* [Problems to solve]:
(1) In the forum thread, rewrite the paragraph beginning "Ohhh.. *twitch* the house is at a standstill" as a short bulleted list that keeps its main facts.
(2) From the forum thread, reproduce the passage from "Thanks Gin Gin" up to and including "waiting game.. bah~!!".

* [Text extract]:
# # # # #

Why don't you wipe your feet off at the door before entering here, MR! or should I say Dr. :jedi1:


----------



## KenpoTess (Nov 5, 2004)

Lost weight ??  I wish~!!   Uhh.. I have been fine Doctor... just some internet issues.. 

pssst.. hope things get better for you real soon *sending good thoughts your way*

~QOP


----------



## Gin-Gin (Nov 5, 2004)

As everyone already said, we *did * miss you Tess--glad you're back! :boing1:  :wavey:    :karate:  :yinyang:
(and your profile pictures are nice too!)


----------



## Shodan (Nov 5, 2004)

Welcome back Tess- you've been missed.  Howz everything coming with the new house?

  :asian:  :karate:


----------



## KenpoTess (Nov 5, 2004)

Thanks Gin Gin and Shodan~!!

Ohhh.. *twitch* the house is at a standstill.. We're working with 7 other people and all our building each other's houses.. it's a very interesting Team..  our construction trainer resigned.. we are waiting for the power company to turn off power to the transformers as the lines are buried where we have to excavate.. it's been a month since the work order's been put in....... Getting turbed to say the least~!!   But we did build and paint 5 8x8 buildings thus far... so now are in a waiting game.. bah~!!

Good to be back  though


----------

# # # # #

Stored items
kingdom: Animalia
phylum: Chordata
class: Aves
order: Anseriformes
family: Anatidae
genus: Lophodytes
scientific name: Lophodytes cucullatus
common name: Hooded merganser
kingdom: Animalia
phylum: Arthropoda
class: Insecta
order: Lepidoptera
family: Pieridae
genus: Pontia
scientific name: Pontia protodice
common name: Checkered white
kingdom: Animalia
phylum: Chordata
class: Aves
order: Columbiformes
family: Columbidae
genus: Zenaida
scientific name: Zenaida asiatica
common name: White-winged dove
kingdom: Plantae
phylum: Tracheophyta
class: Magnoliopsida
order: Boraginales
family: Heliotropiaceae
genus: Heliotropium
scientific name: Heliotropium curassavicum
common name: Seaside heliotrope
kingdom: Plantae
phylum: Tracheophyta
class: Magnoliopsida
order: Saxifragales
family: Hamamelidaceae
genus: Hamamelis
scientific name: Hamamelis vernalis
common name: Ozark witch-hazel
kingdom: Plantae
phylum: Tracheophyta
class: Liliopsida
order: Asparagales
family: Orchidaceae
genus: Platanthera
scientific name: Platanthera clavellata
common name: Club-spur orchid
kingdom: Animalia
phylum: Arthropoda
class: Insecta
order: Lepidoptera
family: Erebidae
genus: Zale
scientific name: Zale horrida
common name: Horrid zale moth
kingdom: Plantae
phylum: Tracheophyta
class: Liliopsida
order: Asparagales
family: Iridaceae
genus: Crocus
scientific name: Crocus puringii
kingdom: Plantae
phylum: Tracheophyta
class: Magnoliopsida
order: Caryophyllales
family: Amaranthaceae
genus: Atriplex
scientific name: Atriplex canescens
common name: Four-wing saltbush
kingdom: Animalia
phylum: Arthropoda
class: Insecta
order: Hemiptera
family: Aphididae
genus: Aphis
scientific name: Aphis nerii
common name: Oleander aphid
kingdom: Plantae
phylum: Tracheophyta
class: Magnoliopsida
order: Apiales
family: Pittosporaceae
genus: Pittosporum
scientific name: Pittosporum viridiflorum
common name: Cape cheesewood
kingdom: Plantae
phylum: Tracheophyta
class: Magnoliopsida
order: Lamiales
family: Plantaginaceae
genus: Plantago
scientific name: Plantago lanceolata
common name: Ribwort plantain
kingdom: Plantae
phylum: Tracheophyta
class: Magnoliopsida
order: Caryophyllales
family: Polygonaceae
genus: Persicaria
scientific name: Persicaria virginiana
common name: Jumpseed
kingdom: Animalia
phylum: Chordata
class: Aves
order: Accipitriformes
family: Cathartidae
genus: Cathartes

# # # # #

* [Answers to the exercises]:
(1)
- The house is at a standstill.
- The writer's team of 7 other people is building each other's houses.
- The construction trainer resigned.
- They are waiting for the power company to turn off power to the transformers, because the lines are buried where they have to excavate.
- The work order was put in a month ago.
- So far they have built and painted five 8x8 buildings.
- They are now in a waiting game.

(2)
Thanks Gin Gin and Shodan~!!

Ohhh.. *twitch* the house is at a standstill.. We're working with 7 other people and all our building each other's houses.. it's a very interesting Team..  our construction trainer resigned.. we are waiting for the power company to turn off power to the transformers as the lines are buried where we have to excavate.. it's been a month since the work order's been put in....... Getting turbed to say the least~!!   But we did build and paint 5 8x8 buildings thus far... so now are in a waiting game.. bah~!!